I recently received a personal note from Hera (zee 9) Informing me that she has once more brought back her famous Goatswood build to Second Life and inviting me to drop in. It’s a place I first visited roughly a decade ago, and to which I most recently returned during its last iteration in-world in April 2022. It’s a place which Hera has always updated in some manner with each appearance, whilst also retaining the core of this very English rural township with strong vibes of medieval origins in its looks.
The latest iteration of Goatswood, which opened earlier in August (and which Hera informs me will remain available for about a month), continues this tradition in offering the familiar setting with some new elements. It share the region in which it is located with a new build, Houndstead Abbey, which very much carries on – in a manner of speaking – from where Whitby Abbey left off, having previously shared the region with Goatswood back in April 2022 (see: Revisiting Hera’s Whitby in Second Life), as well as enjoying a number of iterations at Hera’s hands.

Throughout all of its iterations, Goatswood has offered one of the most naturally immersive environments for casual role-play available in Second Life, bringing together a rich mix of fantasy, Victorian-era elements (notably the railway station and stream train), the aforementioned medieval look and feel and a strong infusion of magic (be it dark or light).
Some of this history is celebrated within the short stories scattered throughout the setting (and thus encouraging carful exploration in order that they might be found and read) and which may help those interesting in doing so to enter the region’s photographic competition, which runs through until September 2nd, 2023 with a total prize pool of L$12,000 – of which L$8,000 will go to the first prize winner. Details of the competition can be obtained from the region’s landing point.

Retaining the sense of a Cotswolds origin, this version of Goatswood brings with it the familiar windmill, the Roebuck Coach House and the church, together with hints of daily life from work at the smithy through to an abandoned attempt at cricket on a green which has perhaps seen better days (and which is set before The Shunters Social Club, which some of us from the UK might seen as a little nod to both railway social clubs and a certain television series of a few decades ago).
※
> _Exercise instructions_:
1. Duplicate the Goatswood text from "The latest iteration" to "at Hera’s hands.".
2. Answer these questions about the Goatswood text:
(a) Which new build shares the region with the latest Goatswood?
(b) Until what date does the photographic competition run?
(c) How much of the prize pool goes to the first prize winner?
3. Extend the Goatswood text beyond its final sentence.
The lines that come next are drawn from a separate source.
※
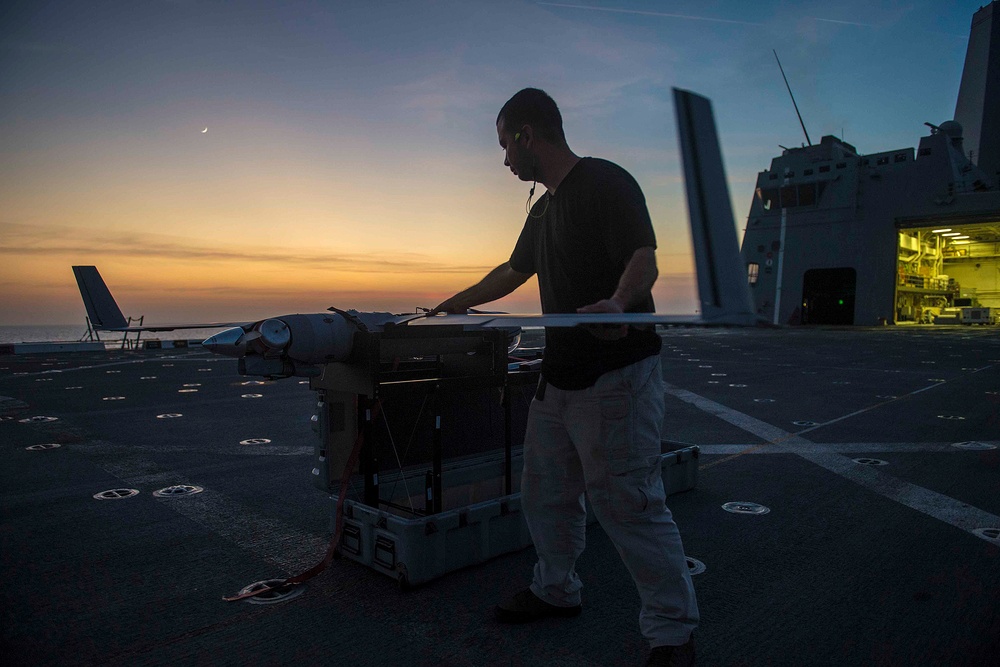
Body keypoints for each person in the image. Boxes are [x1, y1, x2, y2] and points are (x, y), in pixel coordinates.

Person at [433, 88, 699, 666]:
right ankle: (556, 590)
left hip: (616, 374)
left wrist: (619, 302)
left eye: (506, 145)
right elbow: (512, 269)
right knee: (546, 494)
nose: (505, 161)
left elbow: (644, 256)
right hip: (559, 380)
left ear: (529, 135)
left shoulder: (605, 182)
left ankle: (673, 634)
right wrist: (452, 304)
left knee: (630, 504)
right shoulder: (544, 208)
※
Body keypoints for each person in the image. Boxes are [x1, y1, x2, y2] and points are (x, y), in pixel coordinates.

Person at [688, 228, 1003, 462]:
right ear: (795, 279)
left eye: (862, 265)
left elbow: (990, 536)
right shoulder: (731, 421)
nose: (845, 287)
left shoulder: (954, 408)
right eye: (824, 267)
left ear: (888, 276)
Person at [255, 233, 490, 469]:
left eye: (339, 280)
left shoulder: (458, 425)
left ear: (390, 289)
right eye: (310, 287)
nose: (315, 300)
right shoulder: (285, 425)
※
> _Answers given_:
1.
The latest iteration of Goatswood, which opened earlier in August (and which Hera informs me will remain available for about a month), continues this tradition in offering the familiar setting with some new elements. It share the region in which it is located with a new build, Houndstead Abbey, which very much carries on – in a manner of speaking – from where Whitby Abbey left off, having previously shared the region with Goatswood back in April 2022 (see: Revisiting Hera’s Whitby in Second Life), as well as enjoying a number of iterations at Hera’s hands.

2.
(a) Houndstead Abbey
(b) September 2nd, 2023
(c) L$8,000

3.
One building I don’t recall from previous iterations is the circular keep sitting to the north-west of the town. This appears to have once been outside of the main walls of the town, reached via the road beyond via the road beyond the stream following along that side of Goatswood and using a solidly-built stone bridge to span the stream’s steep banks to reach the curtain walls of the tower’s courtyard. However, given more peaceful times now prevail, some of these curtain walls appear to have been dismantled, allowing the tower to more directly join with the town, little more than a low wooden gate sitting between the well-tended gardens which now occupy a good part of the tower’s courtyard and the street leading back to the Roebuck.

The tower is one of several furnishing buildings within the setting, and it offers a curiously attractive blending of fantasy with classical romanticism (such as the painting within the boudoir-come-bedroom on the middle floor, with its suggestions of Guinevere and Lancelot – or perhaps Tristan and Isolde, as both fit), medieval practicalities (the tapestries draped on the walls) and genteel English afternoons of the landed (afternoon tea and a spot of painting). All with just a flavouring of the magical essence that permeates Goatswood.
There is much that I could write about this corner of mythological / imagined England, notwithstanding my previous writings on Goatswood in these pages. However, it remains a place that should be best seen and experienced than written about – so I will leave you to catch the train from the landing point (touch the Goatswood sign over the platform, rather than – as with past iterations – touching the open door of the carriage). Instead, I’ll turn my attention to Houndstead Abbey, the second part of the setting, and reached via the sign on the other side of the landing point’s railway platform to that for Goatswood.

As noted above, Houndstead is something of a spiritual successor to Hera’s previous Whitby build, inasmuch as it shares the region with Goatswood and has, as its focal point, the ruins of a large abbey. However, this model – once again an original by Hera, as is the case with the majority of her buildings and structures – is modelled after Abaty Tyndyrn (Tintern Abbey), situated on the Welsh bank of the river Wye as it forms the border between Monmouthshire and Gloucestershire.
Whilst the Dissolution of the Monasteries brought about Tintern’s fall into ruin, the abbey was, and remains of historic importance, being the first Cistercian abbey founded in Wales (1131) and only the second such abbey to be founded in Britain, founded just three years earlier in Waverley, Worcestershire. As they stand today, the ruins at Tintern represent the much larger, Gothic abbey structures which were constructed over the original buildings, starting in around 1269 and which almost completely replaced them, although hints still remain in the ruins available to visitors today.

Houndstead shares much of a history similar to that of Tintern. Like the latter, it sits within a river valley – in this case the mythical Wyvern – and thrived up until Henry VIII stomped on things. Thereafter, and as Hera notes:
It was fair game for anyone who needed stone for building, and eventually it was reduced to just a shell of its former glory. In the early 1800’s a well-known artist of the period installed a statue of the Elven Queen at its centre. And soon after, a local theatre group performed Shakespeare’s A Mid Summer Nights Dream amongst the ruins [and] the ruin began to acquire a reputation as a place of strange happenings and fae magic.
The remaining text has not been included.